Daisy

It was 2020 when the first announcements were made. “The beginning of the end of factory farming,” came the headlines. “Light at the end of the food crisis tunnel.” “Playing God: a victory for activists.” I only skimmed over the articles at the time, but the gist was that laboratories had successfully grown edible meat from individual stem cells. It was a steak not cut from an animal, but grown from cloned cells. Anyone who had been paying attention to that sort of thing would have known that there had been scares over food shortages for some time. A growing human population, combined with the debates over deforestation and the emissions from farmed animals and people started to tell us that what we were eating just wouldn’t be sustainable for very long. I suppose animal rights groups had their place as well: all those vegans, claiming the rest of us were barbarians for obeying our nature. Not eating meat at all wasn’t an option, obviously. We’re omnivours: we need to eat meat. It’s natural, it’s the food chain. But all this panic and activism began to push for the regulation or even the closure of classical farming. It pushed for new ways to produce and consume meat. It pushed for DaisyMeat.

I hadn’t paid an awful lot of attention to it at the time – it wasn’t the only story in the news – but one of the kids had a school project on the subject a while back where I had to look it up for him. The researchers had taken cells from a beef cow that they had called, predictably, Daisy. Rather than clone her the traditional “Dolly the Sheep” way, they were aiming for a purely cellular reproduction method. No new animals, no new lives, just a lump of cells of muscle tissue that would never grow into the rest of the cow. It would be meat that would never be conscious. It would never need to eat grass or produce methane or go to slaughter. I had to admit, they were smart. It was just a shame it took so long to be worth eating. The first steak was described by the first scientists who consumed it as “edible and almost recognisable as beef.” We put that quote on the poster that George had to make for school.

It was 2025 by the time DaisyMeat was on the shelves. Only in theory, of course; it was still far too expensive for the supermarkets. But nevertheless, the tests were passed and the red tape was cut and a new era of meat was ready to begin. Our first impression of the new delicacy was through journalists trying it on live TV, then it came up in the odd strange cooking show and I believe it was offered in some rich people’s restaurants. But the streamlining of the production system was improved quite swiftly once the public opinion improved via the upper class reviews and I remember the first time I saw “DaisyMeat” mince on sale at the supermarket down the road. It was still too pricey for me though, and marketed as “cruelty-free” health food. Some of my friends tried it as an experiment and considered it strange and mediocre. I suppose most of their sales must have come from vegetarians who wanted to eat meat and normals who wanted to be vegetarian. 

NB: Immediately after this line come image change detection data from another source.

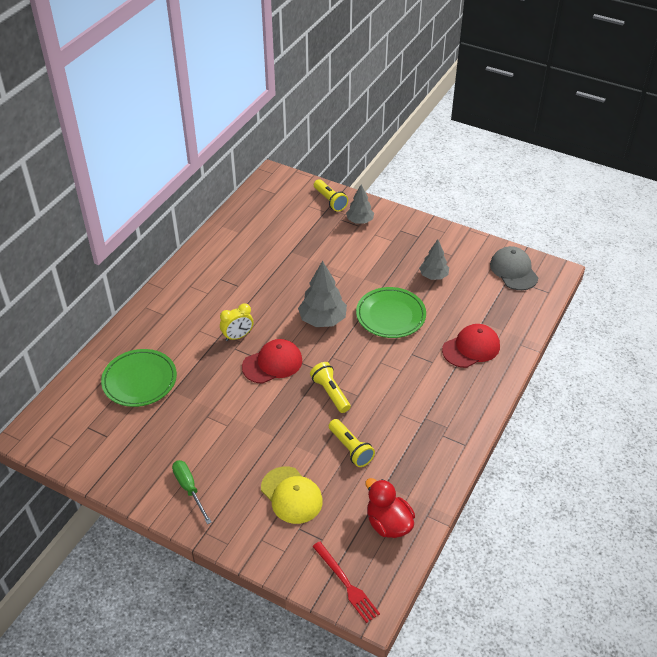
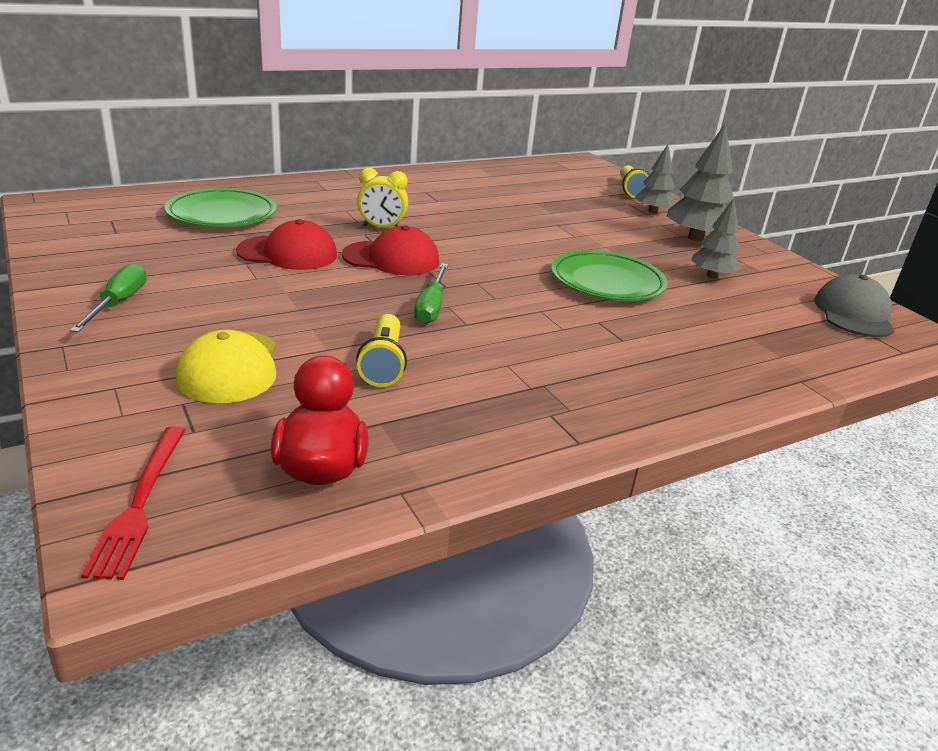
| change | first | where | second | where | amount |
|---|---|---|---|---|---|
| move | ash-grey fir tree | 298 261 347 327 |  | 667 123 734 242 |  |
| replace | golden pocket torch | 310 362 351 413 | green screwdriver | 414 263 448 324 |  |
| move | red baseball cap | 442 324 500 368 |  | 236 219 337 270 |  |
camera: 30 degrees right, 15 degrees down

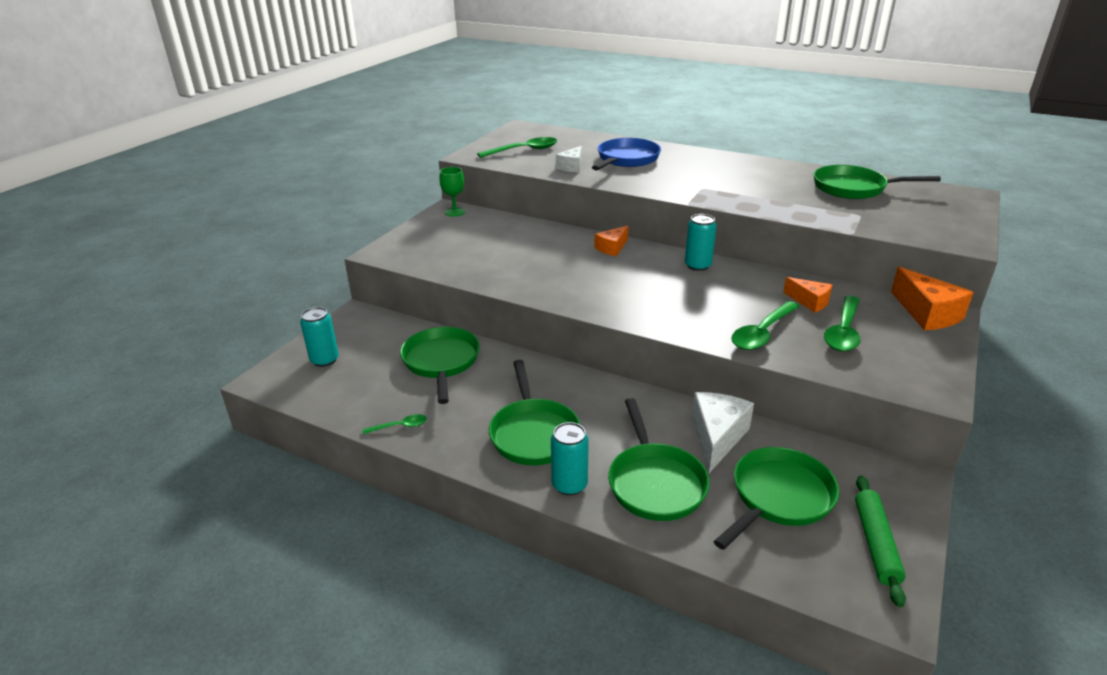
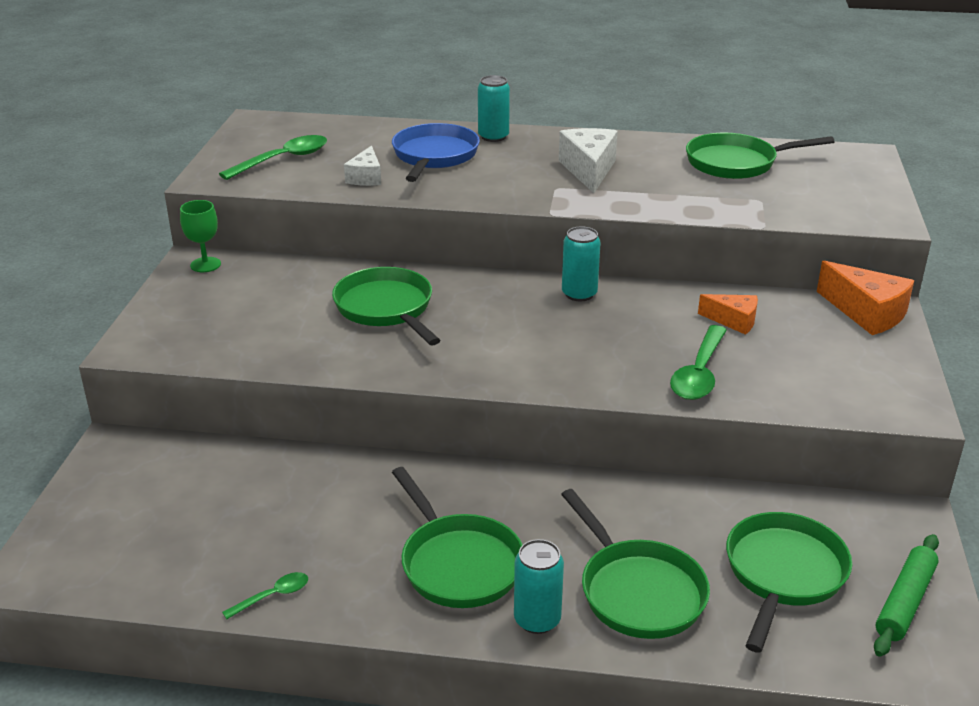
| change | first | where | second | where | amount |
|---|---|---|---|---|---|
| move | aqua tin | 300 307 339 367 |  | 478 75 510 142 |  |
| move | green pan | 400 327 480 404 |  | 332 267 440 345 |  |
| delete | orange cheese wedge | 594 226 628 256 |  |  |  |
| move | white cheese wedge | 692 392 754 473 |  | 559 128 618 193 |  |
| delete | green spoon | 824 296 860 352 |  |  |  |
| rotate | green pastry roller | 855 475 906 607 |  | 874 534 939 657 | 45 degrees clockwise |
camera: 20 degrees left, 0 degrees up

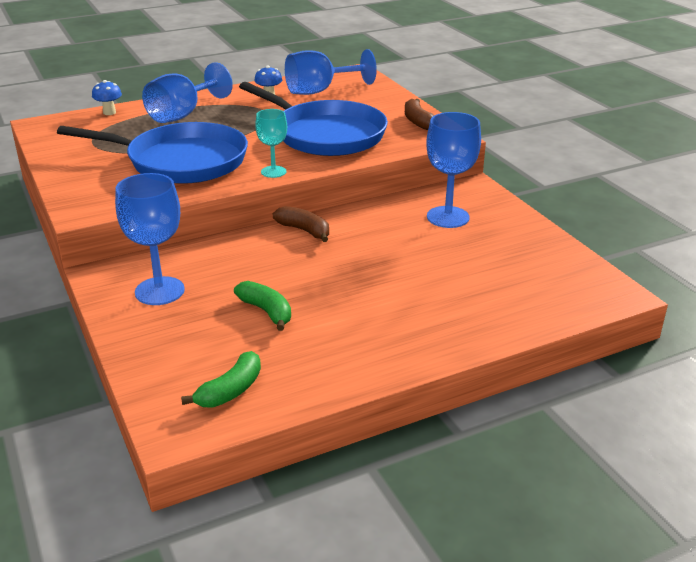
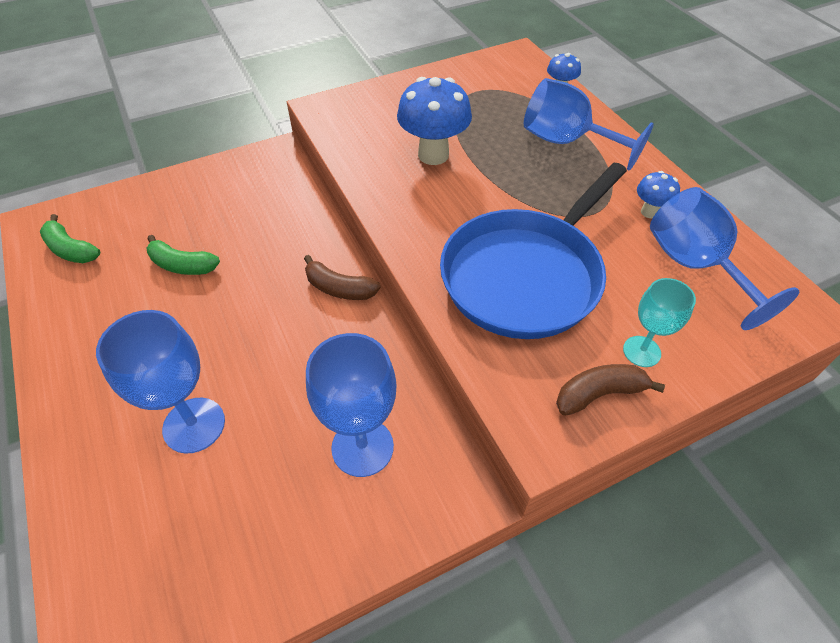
| change | first | where | second | where | amount |
|---|---|---|---|---|---|
| replace | royal blue pan | 57 122 248 184 | royal blue fungus | 397 77 472 165 |  |
| move | royal blue wine glass | 115 173 185 305 |  | 96 310 225 454 |  |
| rotate | green toy banana | 234 281 291 331 |  | 147 235 220 275 | 60 degrees clockwise |
| move | aqua wine glass | 255 109 287 178 |  | 623 278 696 367 |  |
| rotate | russet toy banana | 273 206 329 242 |  | 304 255 380 300 | 75 degrees clockwise |
camera: 90 degrees right, 20 degrees up

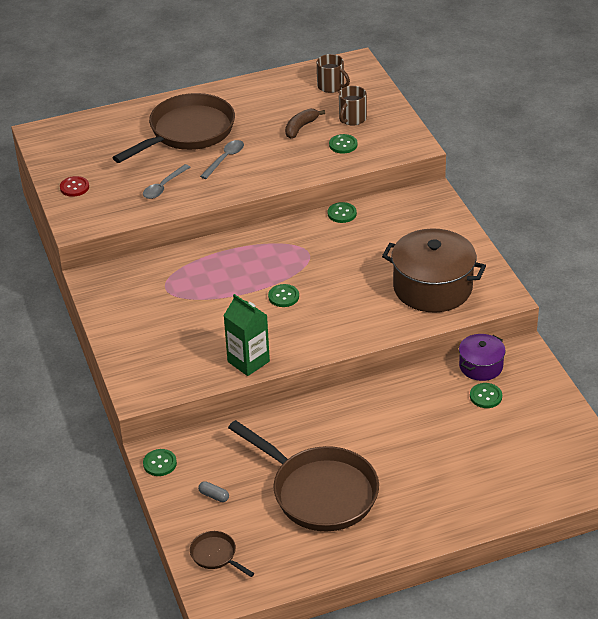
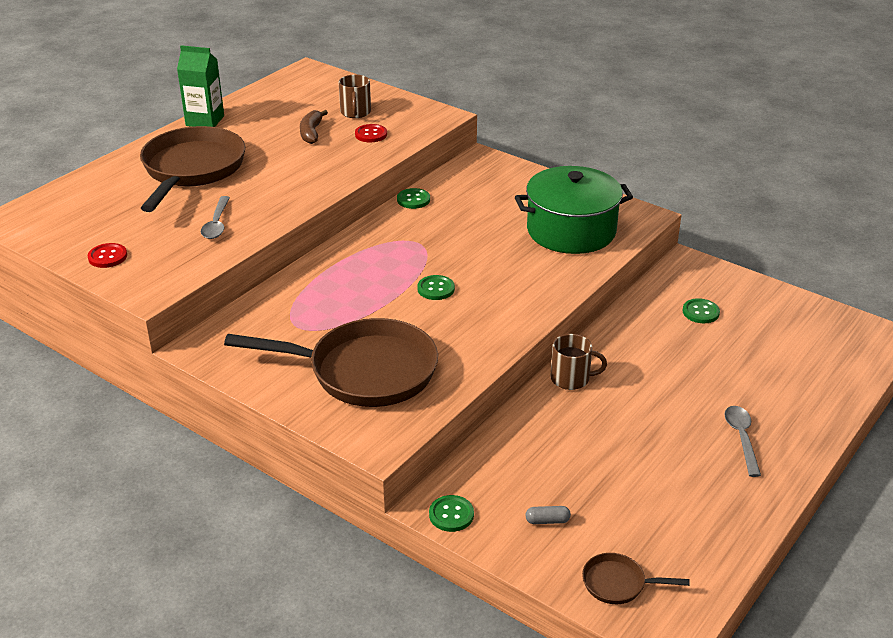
| change | first | where | second | where | amount |
|---|---|---|---|---|---|
| move | ash-grey spoon | 200 140 244 179 |  | 724 406 761 477 |  |
| move | green carton | 224 294 270 376 |  | 177 45 224 127 |  |
| move | russet pan | 228 420 379 531 |  | 224 318 438 407 |  |
| move | russet tea mug | 317 54 350 93 |  | 550 334 607 390 |  |
| recolor | green shirt button | 329 134 357 154 | red shirt button | 355 124 387 142 |  |
| recolor | russet pot | 382 229 486 312 | green pot | 515 166 633 254 |  |
| delete | violet pot | 459 334 506 381 |  |  |  |
camera: 35 degrees left, 5 degrees down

It wasn’t until 2029 that I purchased my first DaisyMeat readymeal, with hoisin vegetables and rice. It tasted okay. It tasted like beef. It was beef, biologically speaking. The texture was a little different but other than that, it was pretty spot on. All from that one cow, all those years ago. Science is amazing. And eating Daisy is so much more environmentally friendly than those primitive farming methods, isn’t it? Needed to do my bit. I’m no activist but I’m a modern man and I suppose the vegans got their way in the end. It became normal to care. The end of fossil fuels, going plastic-free, and DaisyMeat. It just became how we lived. Soon, the Daisy labs began popping up instead of arable farmland. The procedures improved, the costs reduced. After a while, DaisyMeat was even cheaper than traditional meats and soon food from primitively farmed, living animals became only available to the wealthy. It’s a rather strange thought, with hindsight, but it all happened very steadily and somehow very far away, didn’t it? When you’re busy with your own life you don’t think to worry about things like that. The years passed, the kids grew up, and DaisyMeat was just another aspect of time passing like the music changing and the technology developing.

It was 2042 when we realised that Daisy was still conscious. It was advances in neuroscience that accidentally stumbled across muscle cells perceiving pain in their own right, regardless of the presence of a central nervous system. This research was transferred to Daisy cells and, sure enough, she was still perceiving pain. It was impossible to discern the truth of the issue at the time, the media was so full of controversy. Once the general public caught wind that Daisy had been “feeling” everything this the whole time, there were a lot of protests, a lot of investigations, probably far more than the rest of us heard of after the industry inevitably tried to hush it all up. People were outraged that this “cruelty-free” product was actually far from it. We hadn’t reduced the suffering, we had only condensed it all onto one animal.

It’s 2055 and George is bringing his baby round so the new wife as made a nice DaisyMeat lasagna for us all. Well, we’re omnivours, aren’t we? We need to eat meat. It’s natural, it’s the food chain.